TASK STATEMENT:
Leaving the images behind, copy every line of the records exactly.

Start of Block

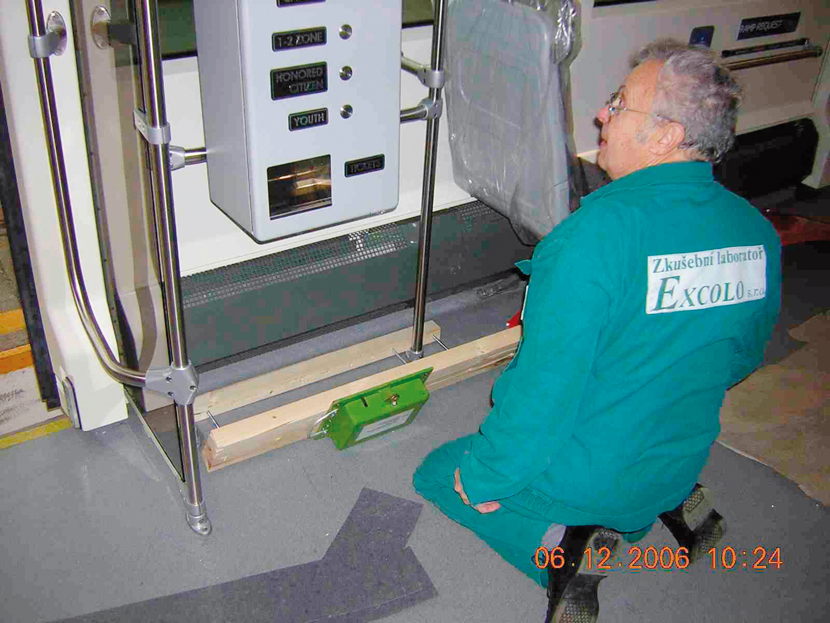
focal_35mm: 36
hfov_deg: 51.4
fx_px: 863
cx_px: 415
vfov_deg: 39.7
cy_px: 312
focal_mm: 4.7
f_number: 2.6
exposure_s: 1/60.1
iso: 62
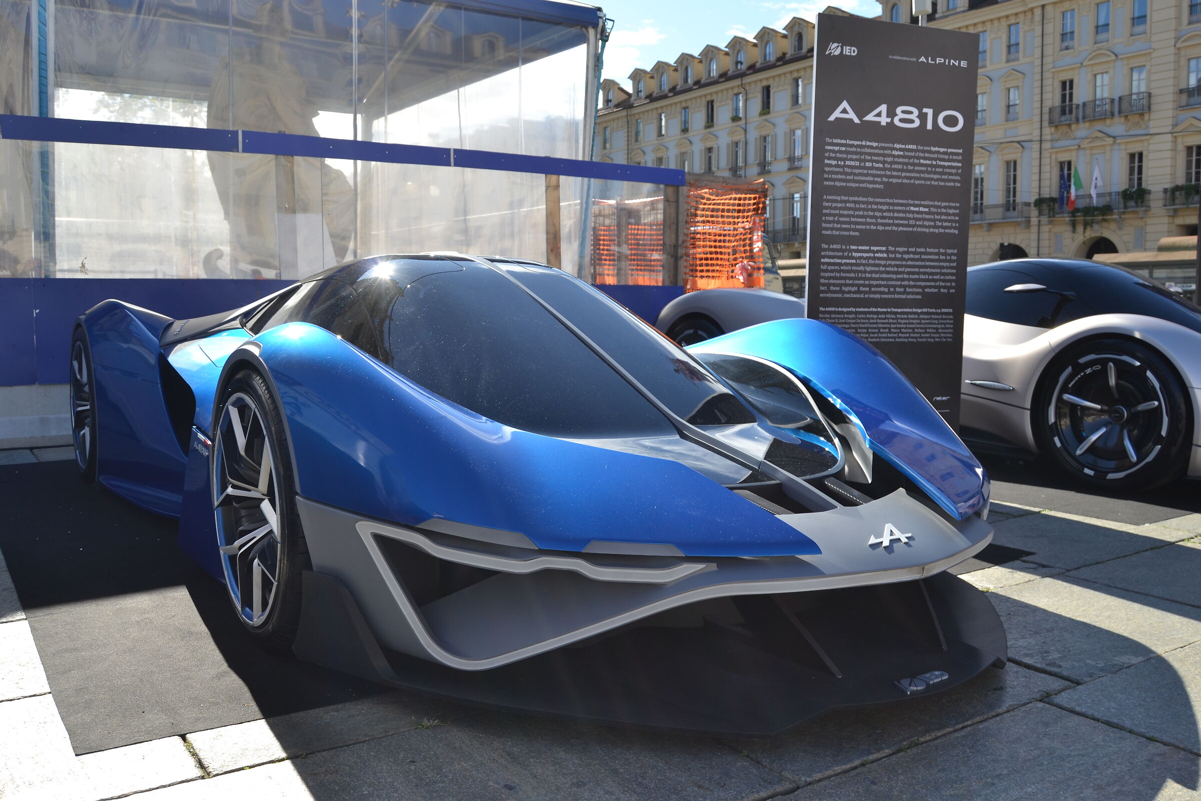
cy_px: 400
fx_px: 1001
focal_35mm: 30
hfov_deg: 61.9
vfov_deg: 43.6
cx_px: 600
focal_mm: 20
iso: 100
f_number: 7.1
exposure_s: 1/250
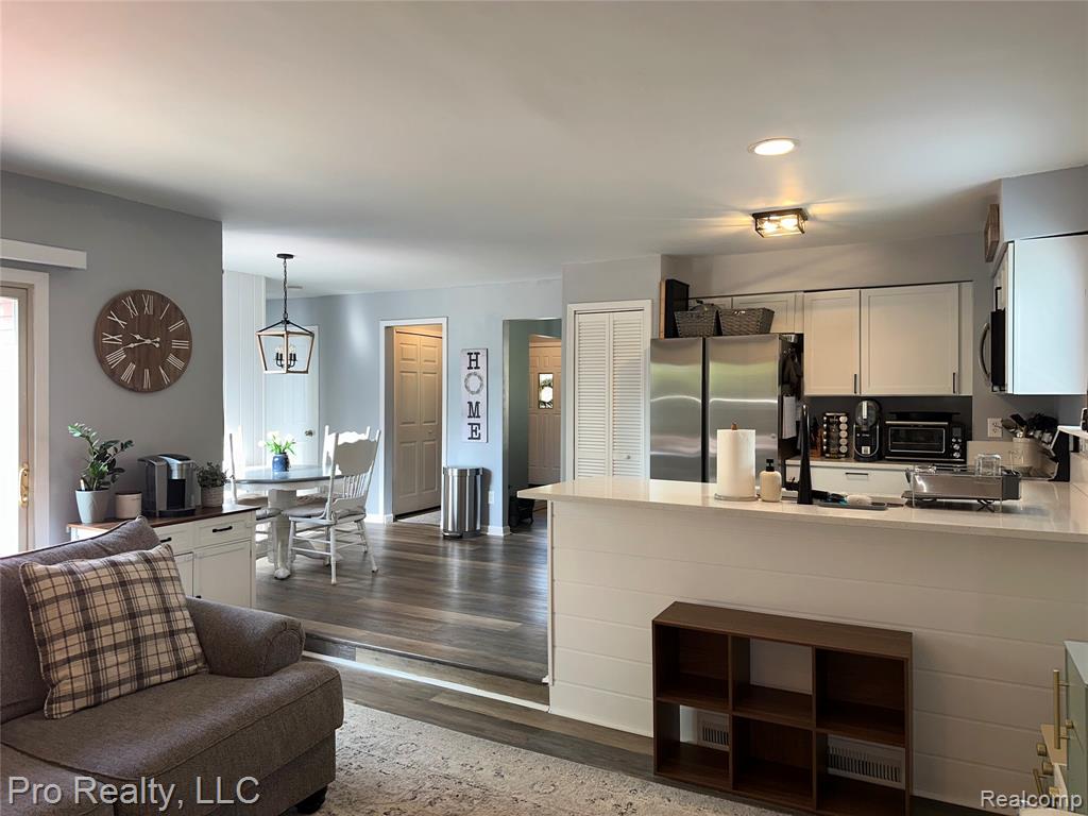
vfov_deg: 56.8
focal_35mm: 24
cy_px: 408
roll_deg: -0.4
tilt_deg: -0.2
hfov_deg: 71.6
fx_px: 754
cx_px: 544
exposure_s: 1/36
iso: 50
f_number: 1.78
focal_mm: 6.86
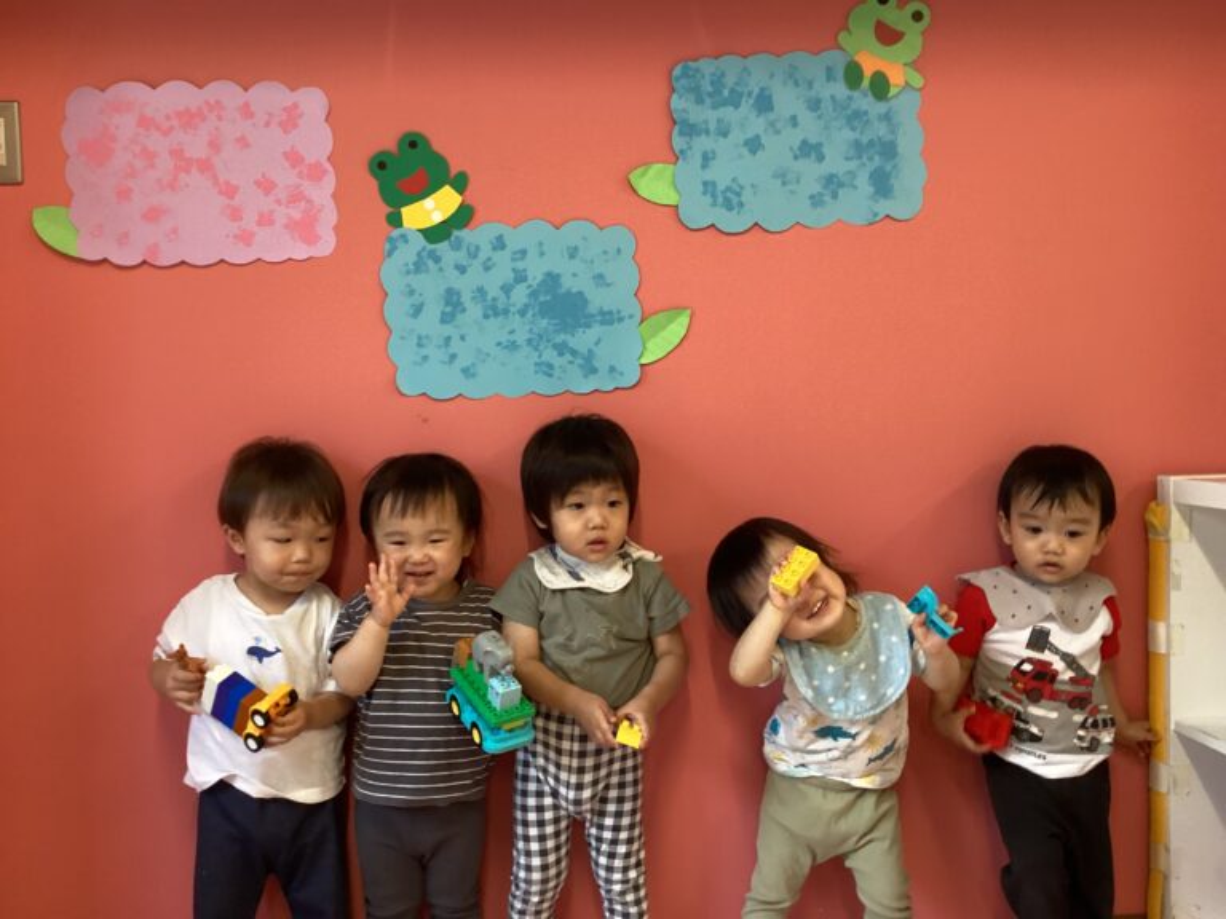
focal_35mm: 31
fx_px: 1098
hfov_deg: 58.4
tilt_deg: -3.9
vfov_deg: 45.4
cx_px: 613
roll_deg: +3.6
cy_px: 460
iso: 250
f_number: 2.4
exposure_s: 1/60
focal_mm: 3.3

End of Block

YOUR SOLUTION:
focal_35mm: 36
hfov_deg: 51.4
fx_px: 863
cx_px: 415
vfov_deg: 39.7
cy_px: 312
focal_mm: 4.7
f_number: 2.6
exposure_s: 1/60.1
iso: 62
cy_px: 400
fx_px: 1001
focal_35mm: 30
hfov_deg: 61.9
vfov_deg: 43.6
cx_px: 600
focal_mm: 20
iso: 100
f_number: 7.1
exposure_s: 1/250
vfov_deg: 56.8
focal_35mm: 24
cy_px: 408
roll_deg: -0.4
tilt_deg: -0.2
hfov_deg: 71.6
fx_px: 754
cx_px: 544
exposure_s: 1/36
iso: 50
f_number: 1.78
focal_mm: 6.86
focal_35mm: 31
fx_px: 1098
hfov_deg: 58.4
tilt_deg: -3.9
vfov_deg: 45.4
cx_px: 613
roll_deg: +3.6
cy_px: 460
iso: 250
f_number: 2.4
exposure_s: 1/60
focal_mm: 3.3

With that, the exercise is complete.